Our results concur with those reported by the expert group of the IUCN (Lara–Ruiz et al., 2008; Superina and Abba, 2009), recognizing C. centralis as a rare species. In spite of the fact that several academic institutions (e.g., UNAM, ECOSUR) have on–going research projects with vegetation and wildlife in continuous and fragmented habitats within the region (both nocturnal and diurnal research), C. centralis rarely has been observed (except for the 6 new cases reported here). The interviews also suggest that this species is very rare, because although we selected people who spend most of their time in the field, most records of this species were made more than 10 years ago.

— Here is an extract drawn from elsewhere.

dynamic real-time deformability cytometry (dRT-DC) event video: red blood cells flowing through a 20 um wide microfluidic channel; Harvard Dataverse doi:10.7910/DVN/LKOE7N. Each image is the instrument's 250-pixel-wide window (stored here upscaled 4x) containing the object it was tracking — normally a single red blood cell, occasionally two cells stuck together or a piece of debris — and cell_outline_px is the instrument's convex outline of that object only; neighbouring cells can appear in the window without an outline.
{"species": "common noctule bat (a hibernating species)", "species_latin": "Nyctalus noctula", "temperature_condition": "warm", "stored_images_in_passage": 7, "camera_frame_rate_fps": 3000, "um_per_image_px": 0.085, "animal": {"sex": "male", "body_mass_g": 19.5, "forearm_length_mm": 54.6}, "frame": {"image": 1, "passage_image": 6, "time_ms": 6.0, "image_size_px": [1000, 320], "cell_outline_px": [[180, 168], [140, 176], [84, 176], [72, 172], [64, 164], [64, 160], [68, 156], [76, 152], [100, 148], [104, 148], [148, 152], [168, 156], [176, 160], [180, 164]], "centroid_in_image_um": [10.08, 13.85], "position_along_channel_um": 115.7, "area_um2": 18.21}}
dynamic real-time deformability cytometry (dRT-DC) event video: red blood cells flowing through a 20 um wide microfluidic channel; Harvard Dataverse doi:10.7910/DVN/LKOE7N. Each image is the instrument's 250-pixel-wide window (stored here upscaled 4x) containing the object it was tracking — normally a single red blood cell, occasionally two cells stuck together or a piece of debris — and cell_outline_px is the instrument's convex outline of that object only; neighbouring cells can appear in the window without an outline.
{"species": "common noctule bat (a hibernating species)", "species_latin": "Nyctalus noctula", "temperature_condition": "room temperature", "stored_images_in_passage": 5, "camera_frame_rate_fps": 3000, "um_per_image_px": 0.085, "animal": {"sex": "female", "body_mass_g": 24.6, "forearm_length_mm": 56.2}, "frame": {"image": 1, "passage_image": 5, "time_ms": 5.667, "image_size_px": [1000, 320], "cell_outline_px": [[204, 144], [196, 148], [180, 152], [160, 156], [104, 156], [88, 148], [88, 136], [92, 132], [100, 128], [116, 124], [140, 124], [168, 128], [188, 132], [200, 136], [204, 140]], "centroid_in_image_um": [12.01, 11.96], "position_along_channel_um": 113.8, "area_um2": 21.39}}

In addition to being locally rare, there are other characteristics of the species that increase their vulnerability to extinction. In particular, data from the interviews show that in this region this species of armadillo is thought to be poisonous, and it is killed every time it is encountered. Therefore, although it has been suggested that hunting does not seem to be a major threat (Lara–Ruiz et al., 2008; Superina and Abba, 2009), we believe that killing of this species because of fear could be an important threat due to the misconception people have about this animal in the region. Future studies should focus on developing projects of environmental education with the aim of helping to change the perception that people have toward this species.

Because 3 out of 6 records (50%) were road–kill individuals, we cannot exclude death by traffic accident as another major threat to this species. Studies about road–kills have also found that collisions are considered among the major causes of death for amphibians, reptiles, birds and mammals in human–dominated landscapes (Bashore et al., 1985; Groot Bruinderink and Hazebroek, 1996; Trombulak and Frissell, 2000). However, Forman and Alexander (1998) emphasize that the effect of road mortality on wildlife populations may be restricted primarily to a few rare species. Thus, since C. centralis is a slow–moving species that seems to inhabit undisturbed forest, as well as secondary forests and agricultural fields around roads, we consider that death by road–kill may be a major threat to this species in the region. We suggest that future studies further evaluate this hypothesis over the entire range of this species.

This work was supported by grants from the Consejo Nacional de Ciencia y Tecnología, México (CONACyT Grants CB2005–C01–51043 and CB2006–56799). VAR thanks the financial support provided by the Dirección General de Asuntos del Personal Académico, UNAM (Grant IA–203111). We thank CONANP for granting permits to work in the reserve, and the Centro de Investigaciones en Ecosistemas, UNAM, for providing logistical support. The Colección Zoológica Regional (Mammalia) del Instituto de Historia Natural y Ecología del Estado de Chiapas provided valuable information. We are grateful to all interviewed people for their valuable information. We are grateful for technical support provided by J. M. Lobato García, G. Sánchez Montoya, H. Ferreira, and A. Valencia García.